Saturday, May 12, 2012

Inevitable Decline of Apple (Not)

After refuting Forrester's CEO's claim that Apple would inevitably decline as a result of Jobs' death, I spotted another Apple-is-Doomed article, this one baldly asserting without any evidence that Apple's margins were about to be cut in half. The only argument in the second post was that Apple's margins would attract margins-cutting competition.

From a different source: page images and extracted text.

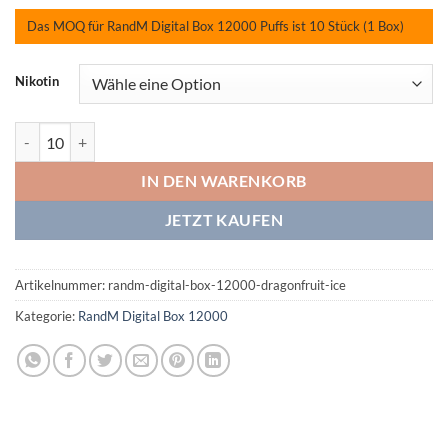
Das MOQ für RandM Digital Box 12000 Puffs ist 10 Stück (1 Box)
Nikotin
RandM Digital Box 12000 Dragonfruit Ice Menge
IN DEN WARENKORB
JETZT KAUFEN
Artikelnummer:
randm-digital-box-12000-dragonfruit-ice
Kategorie:
RandM Digital Box 12000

That is how a commodity market works. As a differentiated product vendor, Apple isn't making hardware on which users will run the same OS as they would on an HTC, Nokia, or Samsung handset. Apple owns its own OS and doesn't pay a licensing fee to Redmond for it, and it has the ability to shut down hostile applications found in its ecosystem. Apple can nimbly make hardware changes, knowing exactly where the dependencies are and what APIs must be tweaked to give developers the same (or better) results they had on their development platforms.

Apple's products aren't coming under pricing pressure so much as they've been discovered to be supply-constrained in am international market famished to devour even more product. By year-end, China will be as large or larger a market for Apple than is the United States. Next year, China will be Apple's largest market. And they love the brand.

That's differentiation. It's how Gillette maintains pricing power in razor blades. Some folks just don't get it. Apple differentiates with branding and technology and user-experience and makes more than anyone in its material markets.

Short if you want, but I'm happy to stay long. At P/E <14 and profit growth ~100%, this isn't a company you will find many times in your life.